Customer-reported fixed issues¶
The following issues have been fixed since release 7.1.3.
- EP-1535: Fixes an issue with the map tile management workflow when Minio is used as storage for Docjer-based installs.
- EP-1495: Sets
PYSPARK_DRIVER_PYTHONin datarobot scoring to point to DataRobot's python.
- UIUX-2520: Fixes an issue with the Insights view when the page is refreshed.
- UIUX-2518: Fixes blueprint task descriptions.
- UIUX-2510: Fixes the business mode model info view.
- UIUX-1950: Fixes an issue related to the add/delete column in beginner mode.
- UIUX-2146: Hides the resource usage summary under each model's Model Info tab by default. Enable the user-level flag to display this information.

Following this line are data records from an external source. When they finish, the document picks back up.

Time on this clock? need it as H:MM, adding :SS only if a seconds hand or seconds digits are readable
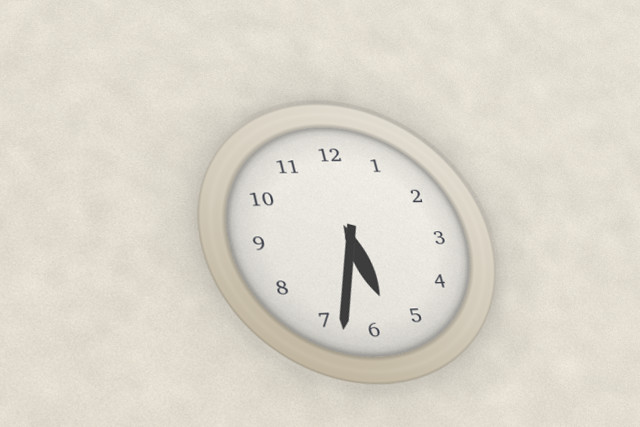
5:33
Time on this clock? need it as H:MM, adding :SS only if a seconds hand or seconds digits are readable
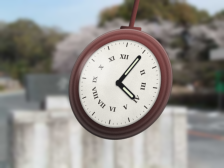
4:05
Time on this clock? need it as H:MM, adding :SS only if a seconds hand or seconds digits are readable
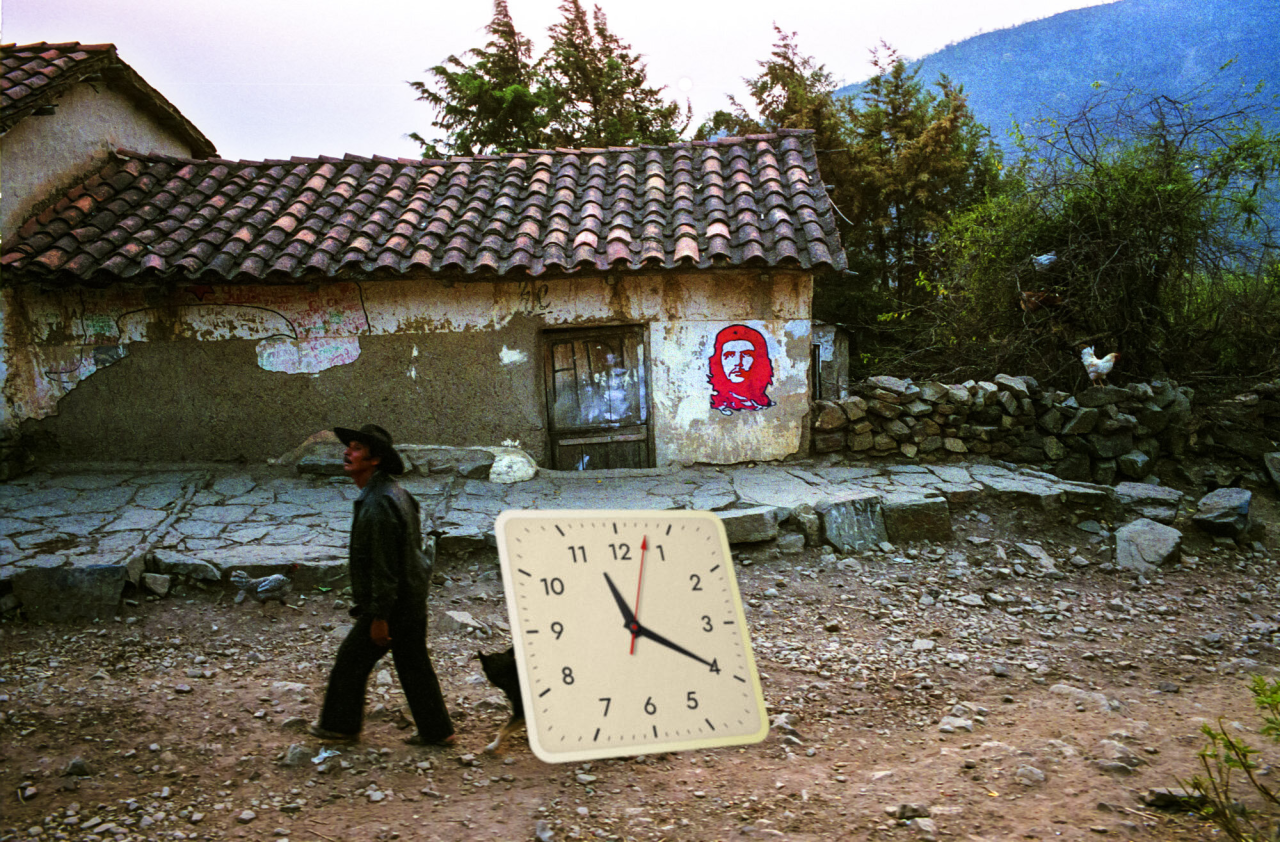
11:20:03
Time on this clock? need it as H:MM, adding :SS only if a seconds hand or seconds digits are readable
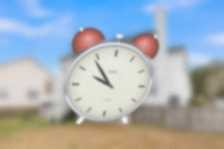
9:54
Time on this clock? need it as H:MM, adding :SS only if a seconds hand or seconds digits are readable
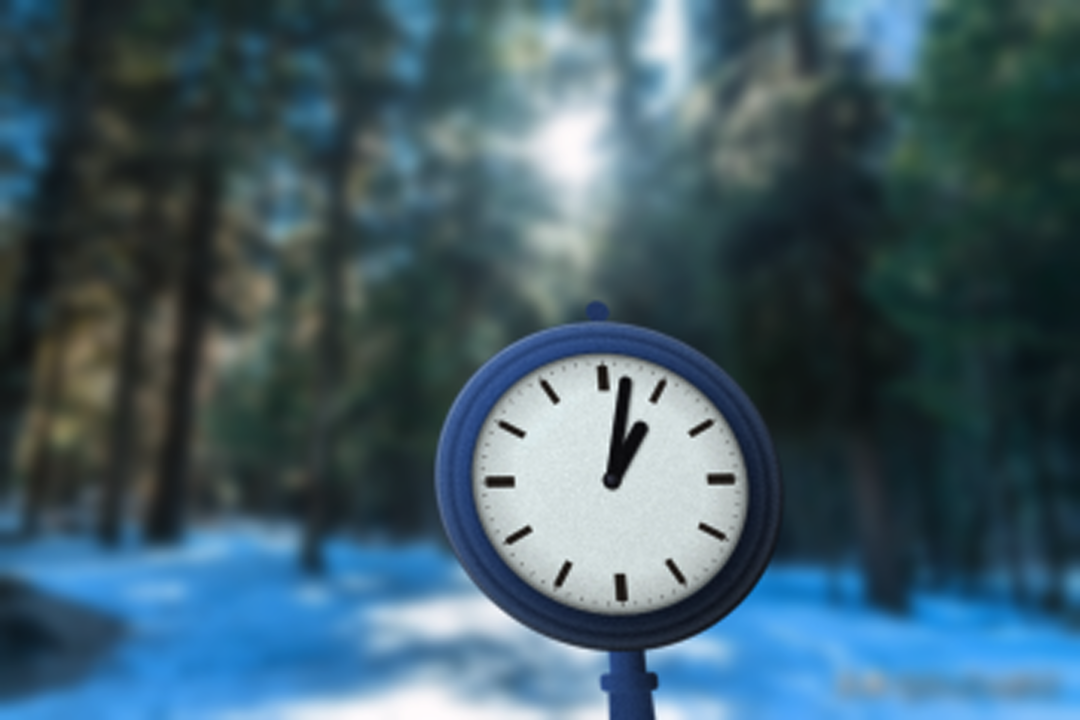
1:02
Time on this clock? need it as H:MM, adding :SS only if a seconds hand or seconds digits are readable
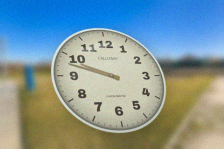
9:48
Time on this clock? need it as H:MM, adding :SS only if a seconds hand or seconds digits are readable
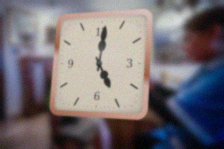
5:01
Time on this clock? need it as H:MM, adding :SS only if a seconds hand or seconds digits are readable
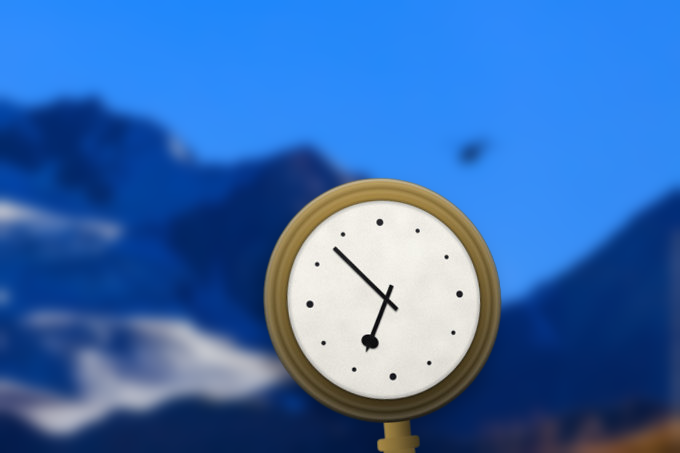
6:53
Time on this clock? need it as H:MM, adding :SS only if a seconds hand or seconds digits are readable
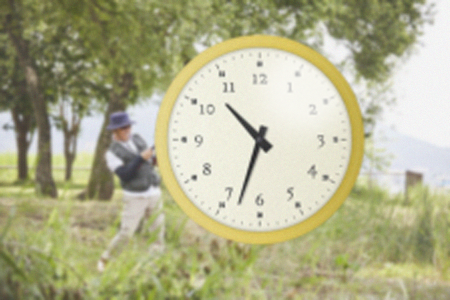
10:33
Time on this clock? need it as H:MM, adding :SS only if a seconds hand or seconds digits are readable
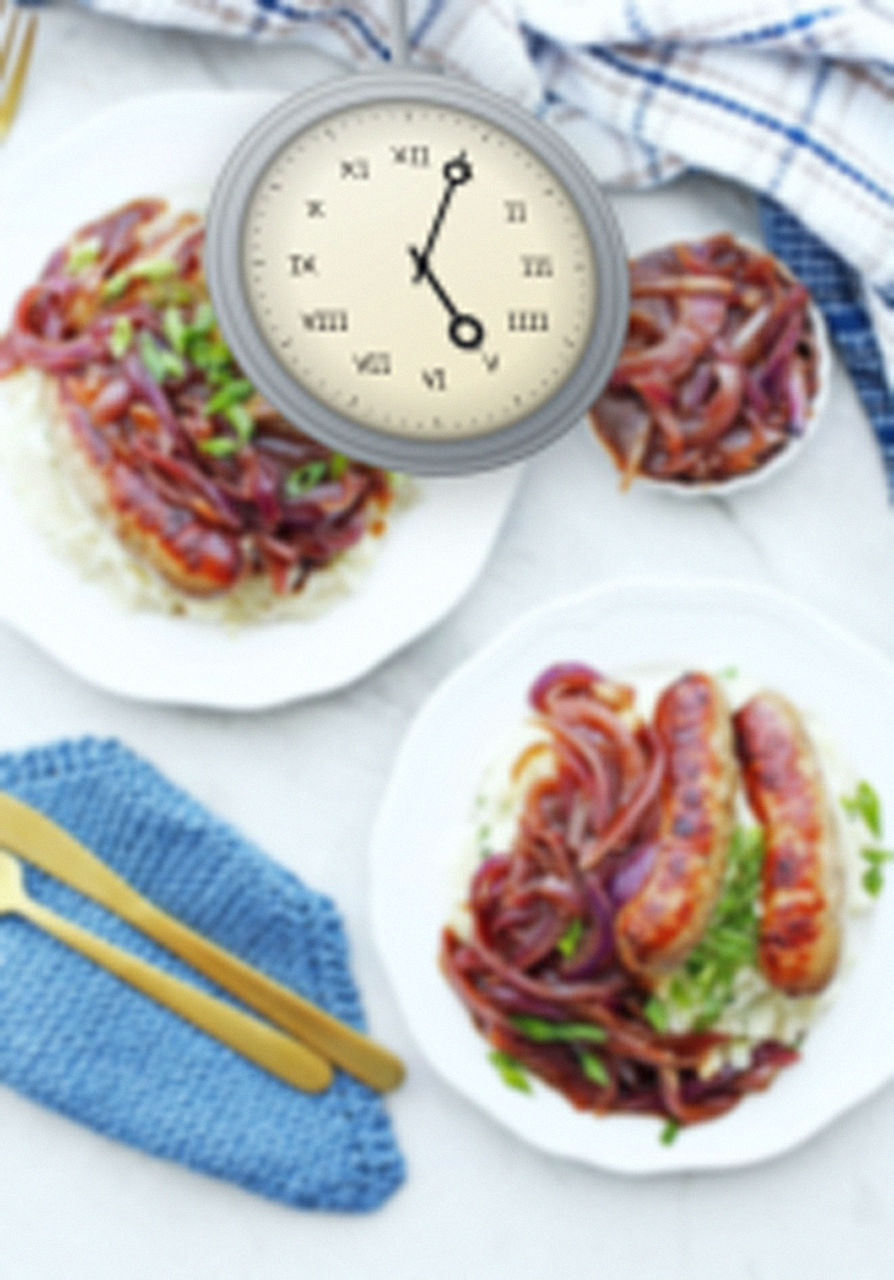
5:04
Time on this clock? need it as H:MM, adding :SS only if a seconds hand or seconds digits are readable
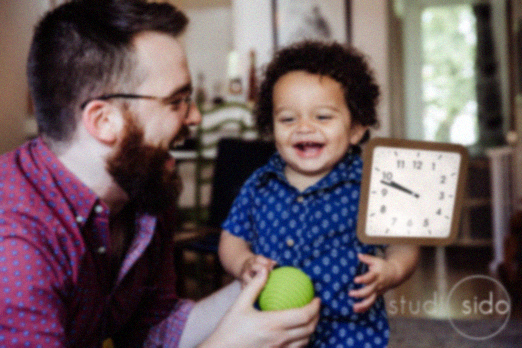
9:48
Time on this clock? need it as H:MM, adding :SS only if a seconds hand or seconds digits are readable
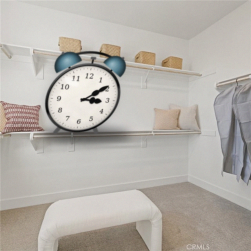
3:09
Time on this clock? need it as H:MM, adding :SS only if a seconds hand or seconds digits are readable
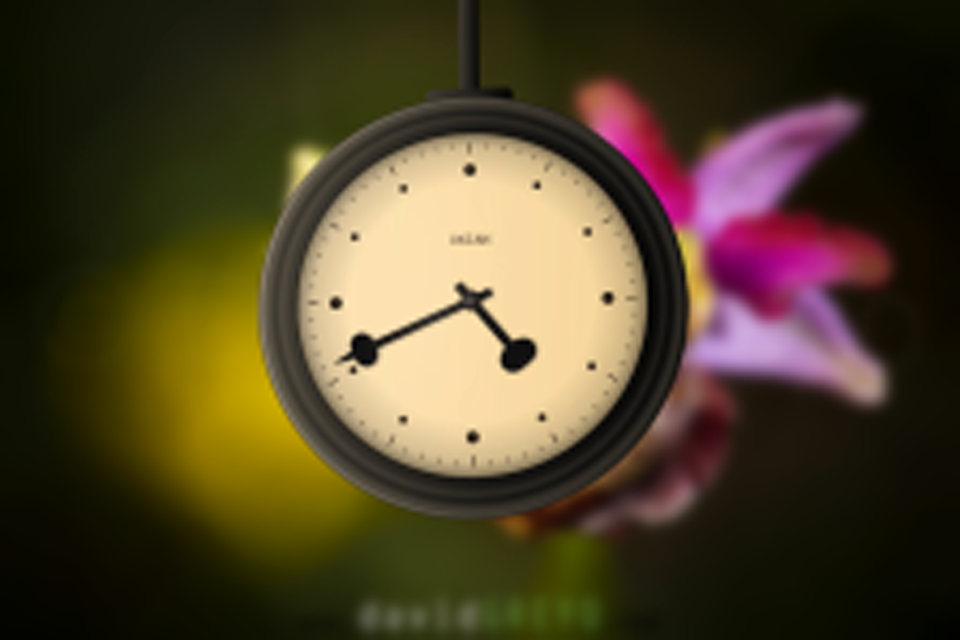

- UIUX-3207: The confusion matrix now displays an error message if an issue occurred while loading matrix data.
- UIUX-5113: Disables the confusion matrix for multiclass projects that are run with slim-run (no stacked predictions) when the model was trained into validation.
- TIME-8176: Fixes an issue when Prediction Explanations failed to compute with new series modelers.
- TIME-8425: Anomaly assessment records are now filtered properly when backtest 0 is specified as filtering condition.
- TIME-8992: Fixes an issue with custom feature lists for KIA new series modelers.
- TIME-9074: Fixes an issue that caused an error in the computation of a valid forecast point range due to the incorrect minimum number of rows count required to perform the validation.